Effect of deficiency in caspase-1, IL-1β, or IL-18 on the kinetics of cytokines over the course of P. berghei infections. Plasma samples were collected before and 5 and 7 days after i.v. infection with 10⁴ P. berghei sporozoites, and levels of IFN-γ, TNF-α, IL-10, and MCP-1 were measured. Data points represent individual animals; medians and ranges are displayed for each group at the individual time points. Changes over the course of infection within a group (day 0 versus day 5 and day 5 versus day 7) as well as differences between WT and deficient mice on day 5 and day 7 after infection were assessed using the Mann-Whitney test. *, P < 0.05; **, P < 0.01.

Fig. 5.

CD8⁺ T cells sequester to the brains of caspase-1^−/−, IL-1β^−/−, and IL-18^−/− mice suffering from ECM. (A) Representative dot plots of leukocytes from brains of naïve mice and of mice suffering from ECM at 7 days after P. berghei sporozoite injection. (B) Percentages of CD8⁺ cells among total brain-derived leukocytes from mice that developed ECM (+) and naïve age-matched control mice (−).

Fig. 6.

Treatment with anakinra does not improve the clinical course of P. berghei ANKA infection.

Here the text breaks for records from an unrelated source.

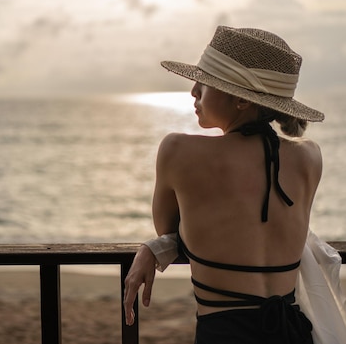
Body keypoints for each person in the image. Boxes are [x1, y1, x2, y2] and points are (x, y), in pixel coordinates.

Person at [123, 25, 325, 343]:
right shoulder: (310, 157)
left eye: (205, 81)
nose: (193, 91)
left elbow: (170, 230)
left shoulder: (178, 150)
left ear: (241, 101)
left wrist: (154, 246)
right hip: (293, 333)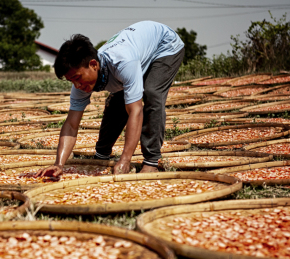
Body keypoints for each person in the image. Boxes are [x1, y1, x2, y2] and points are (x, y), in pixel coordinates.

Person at [35, 20, 185, 178]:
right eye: (71, 81)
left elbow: (135, 111)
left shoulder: (122, 63)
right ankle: (102, 154)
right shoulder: (81, 82)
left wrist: (125, 160)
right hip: (136, 54)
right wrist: (59, 164)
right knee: (116, 102)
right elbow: (71, 124)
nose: (77, 85)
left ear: (93, 65)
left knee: (152, 93)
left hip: (165, 46)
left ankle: (152, 161)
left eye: (77, 78)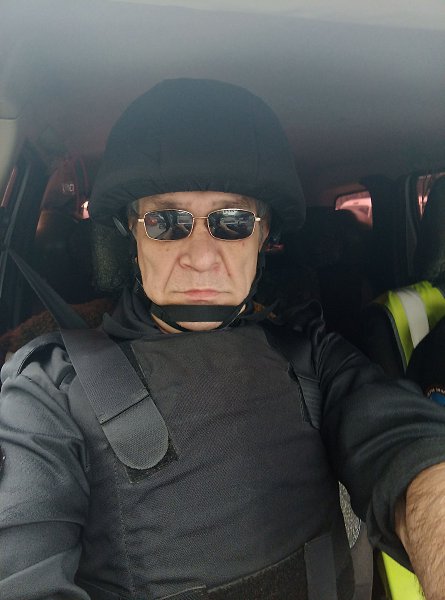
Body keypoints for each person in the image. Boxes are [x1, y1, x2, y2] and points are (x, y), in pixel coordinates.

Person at [1, 78, 445, 600]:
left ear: (264, 234)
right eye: (167, 221)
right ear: (132, 231)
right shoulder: (48, 390)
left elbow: (403, 445)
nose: (201, 256)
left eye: (232, 221)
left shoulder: (309, 353)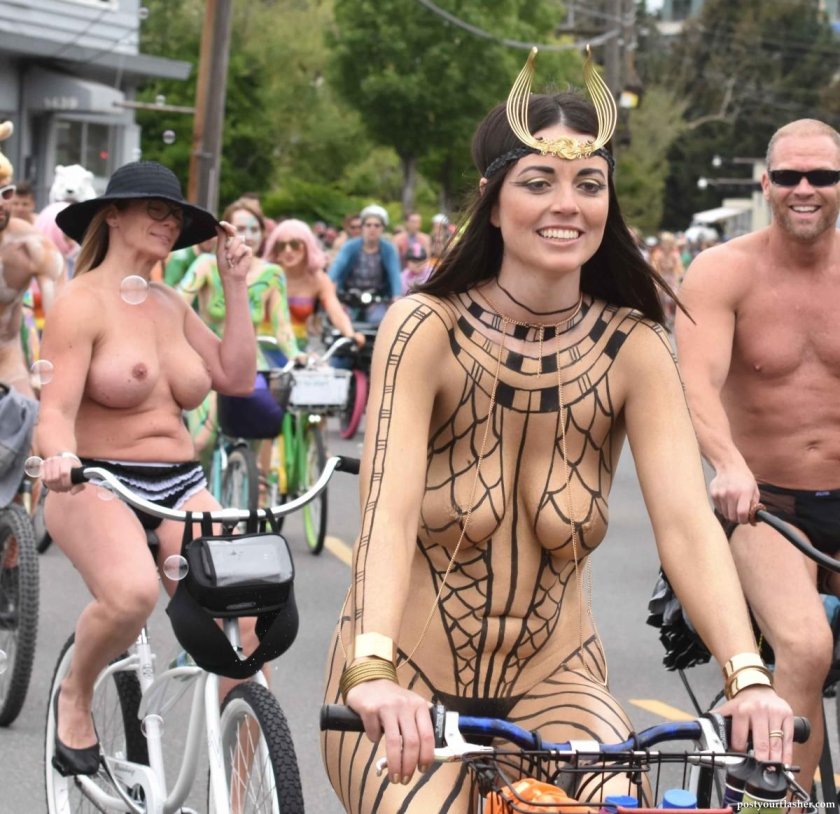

WT C57BL/6 mice (n = 5) were infected with 10⁴ P. berghei ANKA sporozoites i.v. and treated for 7 days with 250 mg/kg anakinra i.p. once daily (▪). Controls were infected with the same number of parasites and received injections of PBS (•). (A) Average parasitemia during the course of infection. Error bars indicate the SEM. (B) Kaplan-Meier analysis of the time from infection to development of signs of ECM. (C) Absence of ECM shown as the percentage of infected animals.